人々が君主を慕うのは、君主に徳があるからではなく、君主が善政を敷いて国が富み栄え、自らの生活が豊かになるからだ、というのが『管子』の人間理解である。そのため、諸子百家の中では特異なことに『管子』では経済政策が多く述べられる。例えば、特産物(塩や黄金)の専売制、物価の安定政策(騰貴した時に政府が買い上げて安く払い下げる)、流通を盛んにする方法といったものである。

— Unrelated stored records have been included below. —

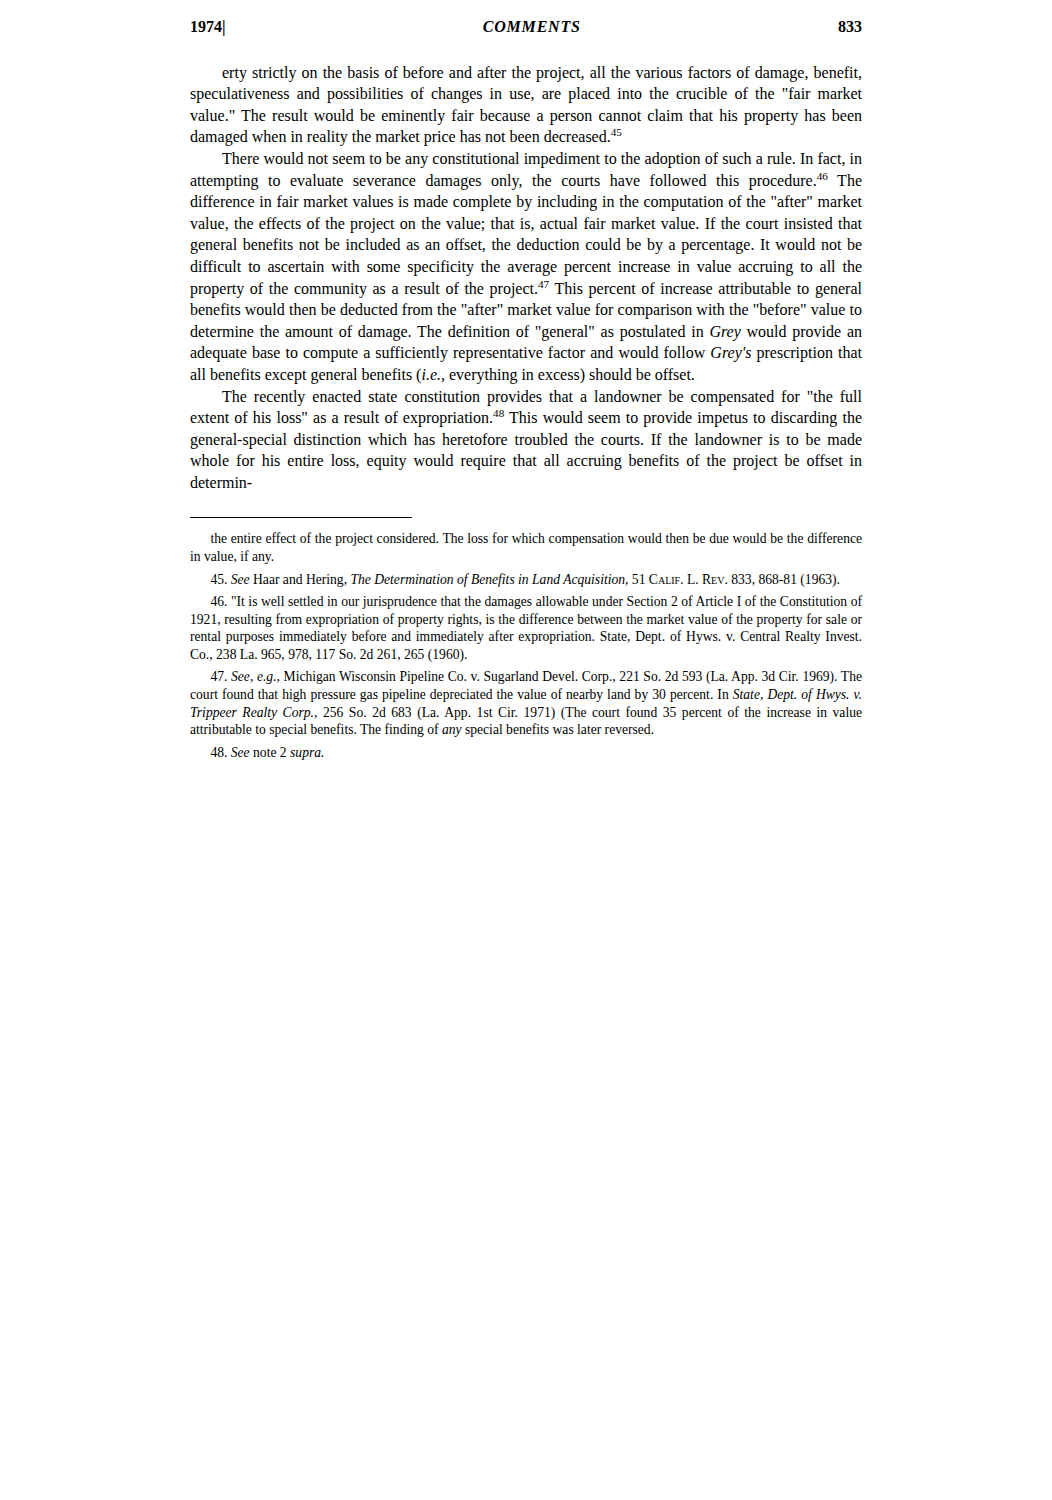1974| Comments 833
erty strictly on the basis of before and after the project, all the various factors of damage, benefit, speculativeness and possibilities of changes in use, are placed into the crucible of the "fair market value." The result would be eminently fair because a person cannot claim that his property has been damaged when in reality the market price has not been decreased.45
There would not seem to be any constitutional impediment to the adoption of such a rule. In fact, in attempting to evaluate severance damages only, the courts have followed this procedure.46 The difference in fair market values is made complete by including in the computation of the "after" market value, the effects of the project on the value; that is, actual fair market value. If the court insisted that general benefits not be included as an offset, the deduction could be by a percentage. It would not be difficult to ascertain with some specificity the average percent increase in value accruing to all the property of the community as a result of the project.47 This percent of increase attributable to general benefits would then be deducted from the "after" market value for comparison with the "before" value to determine the amount of damage. The definition of "general" as postulated in Grey would provide an adequate base to compute a sufficiently representative factor and would follow Grey's prescription that all benefits except general benefits (i.e., everything in excess) should be offset.
The recently enacted state constitution provides that a landowner be compensated for "the full extent of his loss" as a result of expropriation.48 This would seem to provide impetus to discarding the general-special distinction which has heretofore troubled the courts. If the landowner is to be made whole for his entire loss, equity would require that all accruing benefits of the project be offset in determin-
the entire effect of the project considered. The loss for which compensation would then be due would be the difference in value, if any.
45. See Haar and Hering, The Determination of Benefits in Land Acquisition, 51 Calif. L. Rev. 833, 868-81 (1963).
46. "It is well settled in our jurisprudence that the damages allowable under Section 2 of Article I of the Constitution of 1921, resulting from expropriation of property rights, is the difference between the market value of the property for sale or rental purposes immediately before and immediately after expropriation. State, Dept. of Hyws. v. Central Realty Invest. Co., 238 La. 965, 978, 117 So. 2d 261, 265 (1960).
47. See, e.g., Michigan Wisconsin Pipeline Co. v. Sugarland Devel. Corp., 221 So. 2d 593 (La. App. 3d Cir. 1969). The court found that high pressure gas pipeline depreciated the value of nearby land by 30 percent. In State, Dept. of Hwys. v. Trippeer Realty Corp., 256 So. 2d 683 (La. App. 1st Cir. 1971) (The court found 35 percent of the increase in value attributable to special benefits. The finding of any special benefits was later reversed.
48. See note 2 supra.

そして、人々が国家のいうことを聞くのは、君主の徳によるのではなく、信賞必罰によるのだと『管子』は見る。良いことをした人間には褒美を与え、悪いことをした人間には厳罰を加える。しかも、それを君主の気まぐれで行うのではなく、全てを法令に基づいて公平に行うことが重要である。そうすることで、人々は定められた法令を遵守して、国家の秩序が守られるのである。
さらには、君主すらも法令には従う必要がある。というよりも、緻密に組み立てられた法令の体系さえあれば、君主の行うべきことはほとんど何もなくなる。よって『管子』の思想は、法家的な法令万能主義を基盤として、ついには道家的な無為自然に近づいていく。法令さえ備えれば、全ては滞りなく流れていき、君主は何もせずに天下が泰平となるのである。
このように、国を富み栄えさせるための経済政策、人々を教導し社会を運営するための法令、それを実行するための信賞必罰が『管子』の基本路線である。「無為自然」はともかくとしても、その人間理解に基づいた政策の提案は非常に現代的である。少なくともその問題意識と立論の仕方は現代でも十分に通用するであろう。
ところが『管子』には盲点ともいうべき空白がある。それは、『管子』は「法令」を重視しているのに、それがどうあるべきか一切述べていないことである。例えば、ソクラテスは「悪法もまた法なり」と言ったが、『管子』においては悪法がありうることが全く想定されていない。しかし現実の世界では、政策立案者の思惑と、法律がもたらした結果が齟齬していることはよくあることだ(古代においても)。しかし『管子』では、法令さえ厳重であれば社会は公正に運営されるだろうとウブに考えている節があり、法令そのものの良し悪しをどう判断するか全く思索されていない。
もっと言えば、法令はいかにして定めるべきか、どうやって布告すべきか、といった法令を定めるプロセスについても一切の検討はない。『管子』の著者たちはどうやれば「公正な法」が立案できると考えていたのだろうか。こうした点において『管子』はやや空想的な雰囲気があり、その現実的な人間理解とは裏腹に、法については非現実的なほど安易に考えていたようだ。
しかしながら、他の諸子百家の著作が強烈なバイタリティーと個性に彩られた(当時としては)過激な思想を表現しているのとは違い、論文集であるためもあって内容は穏当であり、その思想を全面的に承認しなくても、部分的に政策に生かしていけるという柔軟性を『管子』は持っている。古来、経済思想の基本として重んじられたのも当然であろう。
現実主義的な人間理解に基づく古典的政治経済学。